Zynga stock (ticker: ZNGA) is up 63% in 2019 through Monday’s close at $6.41, well ahead of the
S&P 500.
The shares are trading at about 25 times expected earnings over the next 12 months, below the 5-year average of about 53 times.
Over the past 12 months, the stock is up about 59%. FactSet’s average price target is around $7, 10% above Monday’s close.
Here’s a snapshot of Wall Street’s expectations and some recent history.
• Wall Street is looking for quarterly earnings of 5 cents per share, according to FactSet, on bookings of $365 million. (“Bookings” is a non-GAAP number, widely used in the industry, that incorporates the effect of deferred revenue from such sources as the sale of virtual items, which is recognized over time.)
• In May, Zynga said to expect second-quarter bookings of $360 million, revenue of $280 million, and a net loss of $70 million.
• In last year’s second quarter, the company reported earnings of 2 cents a share on bookings of $234 million.
• Zynga reported first-quarter financial results in May, turning in earnings of 17 cents a share on bookings of $359 million.

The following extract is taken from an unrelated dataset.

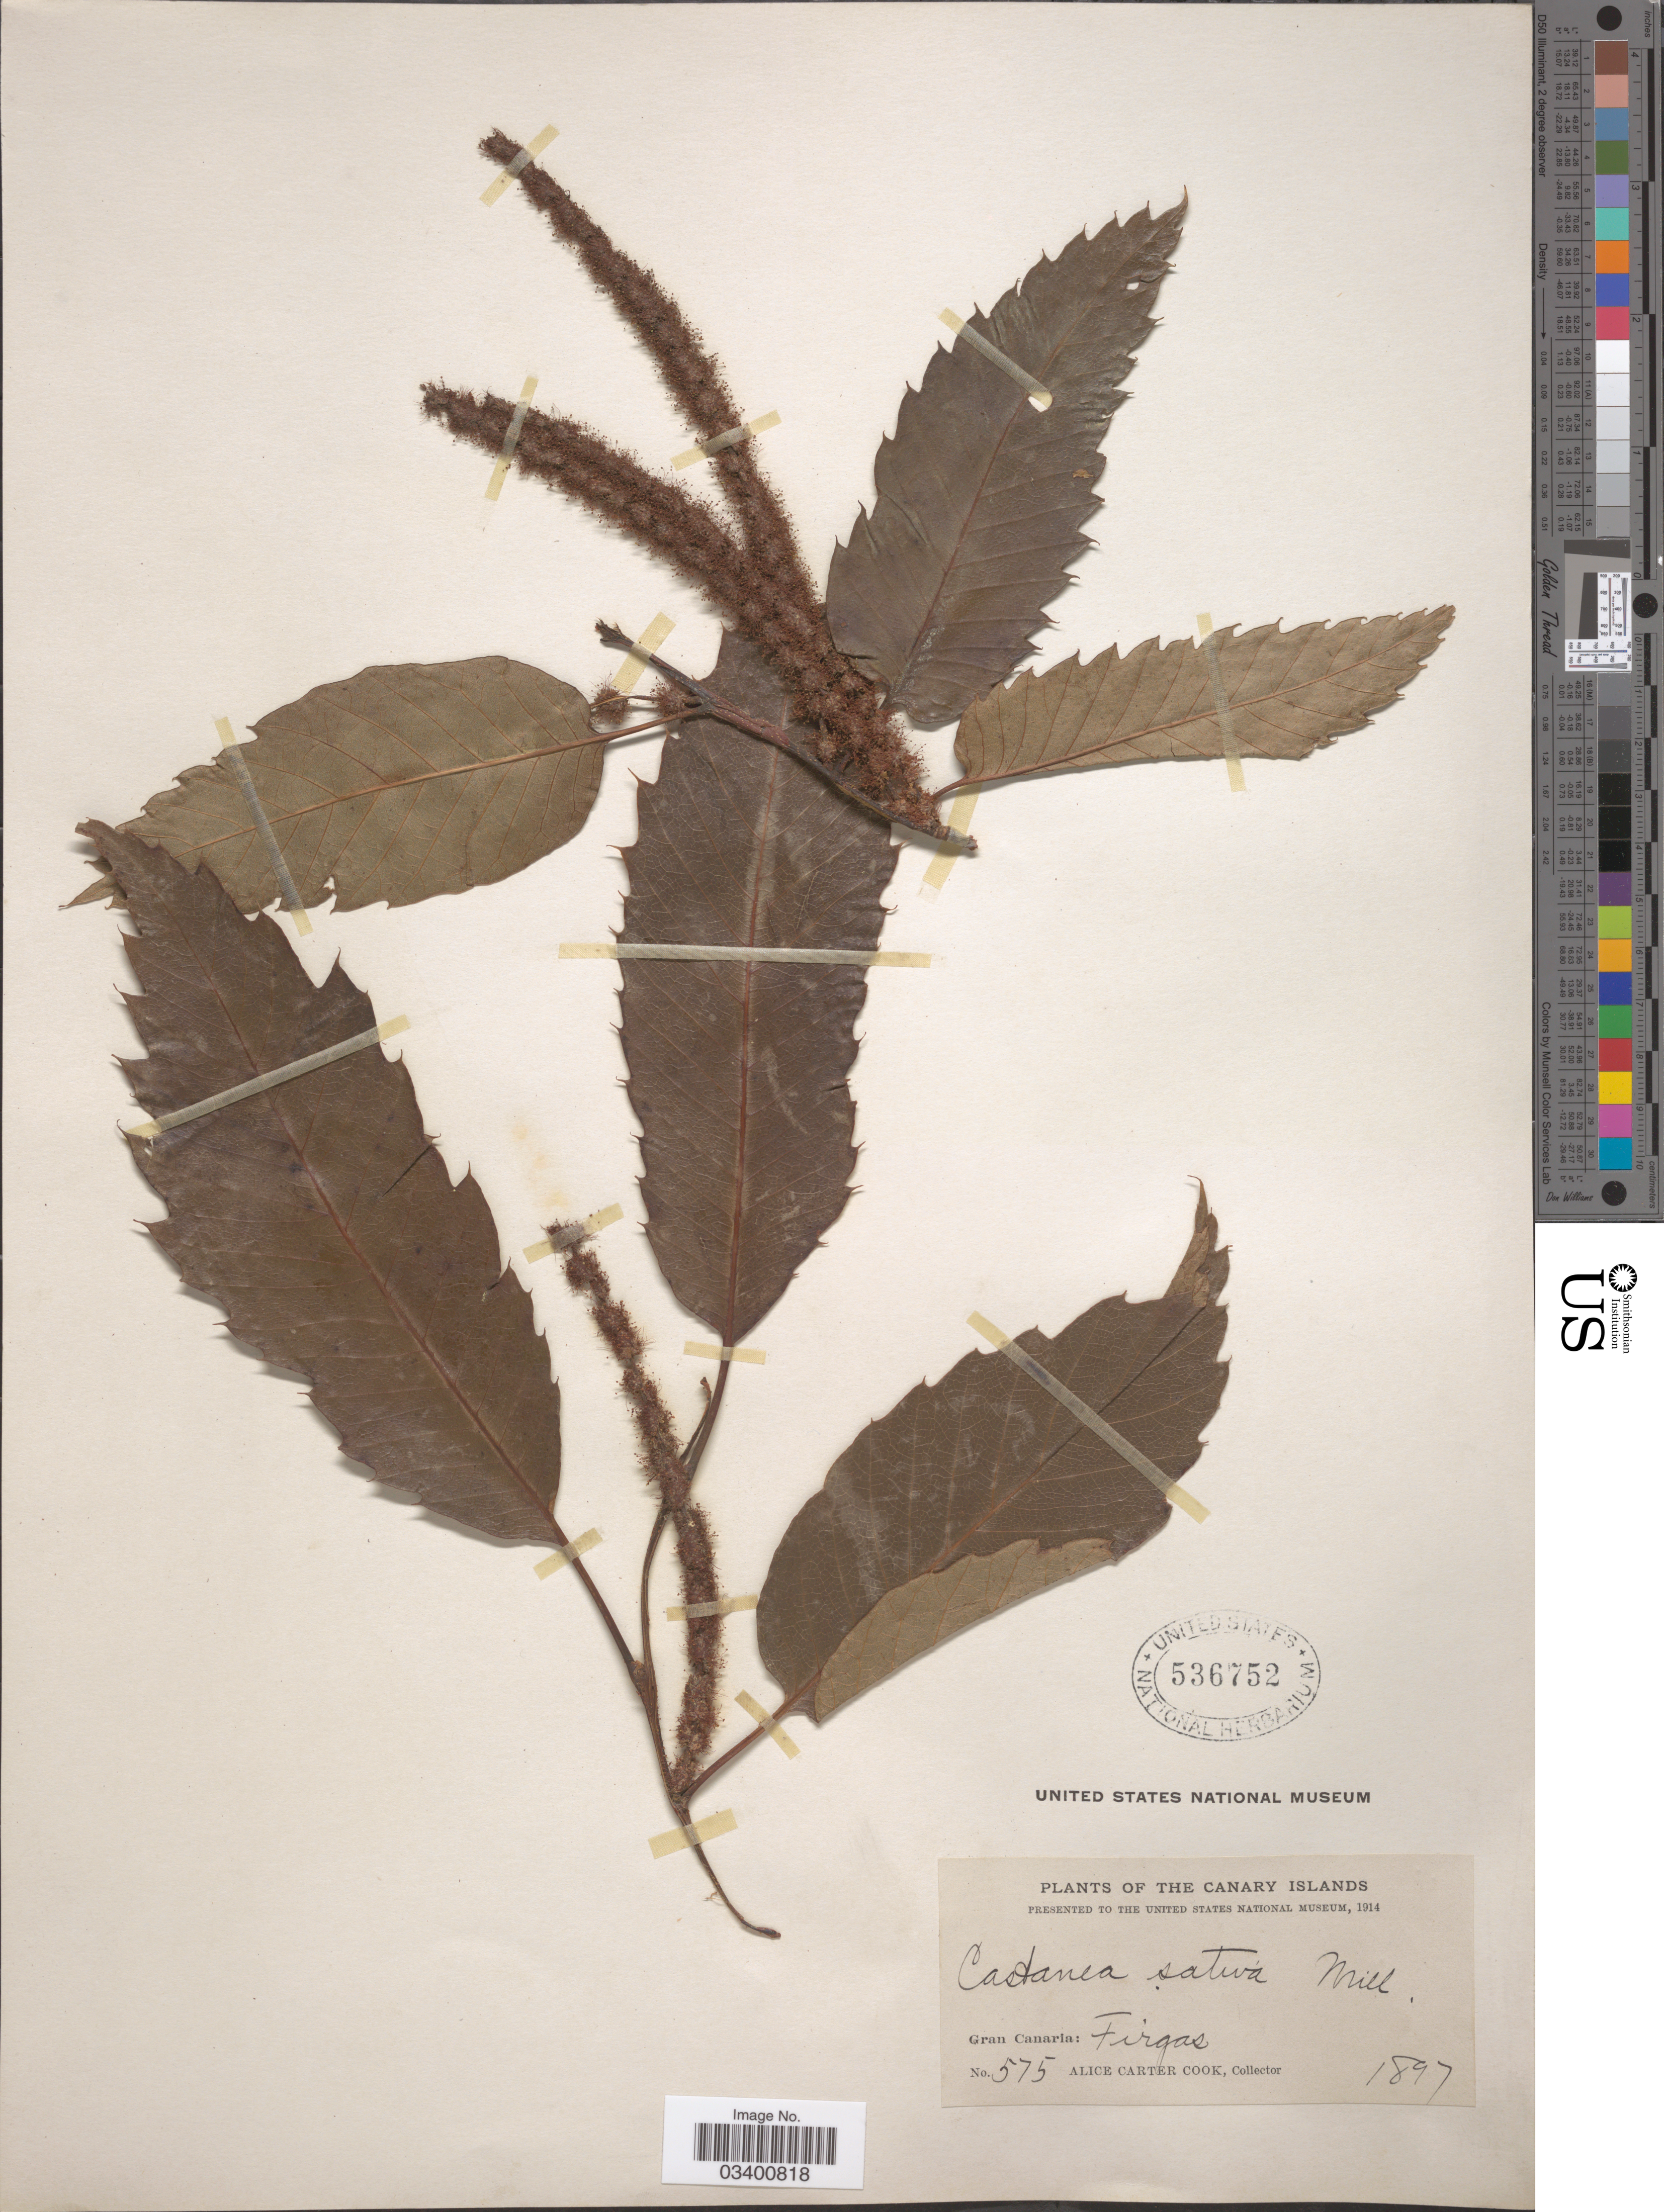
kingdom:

The shares have generally risen since.
• In June, it agreed to sell its San Francisco headquarters, a move generally expected to fund acquisitions. In mid-July, Barron’s covered an analyst’s bullish take suggesting that deals, as well as growth from its current games, should boost earnings and the stock.
A conference call with management is scheduled for 5 p.m. ET Wednesday.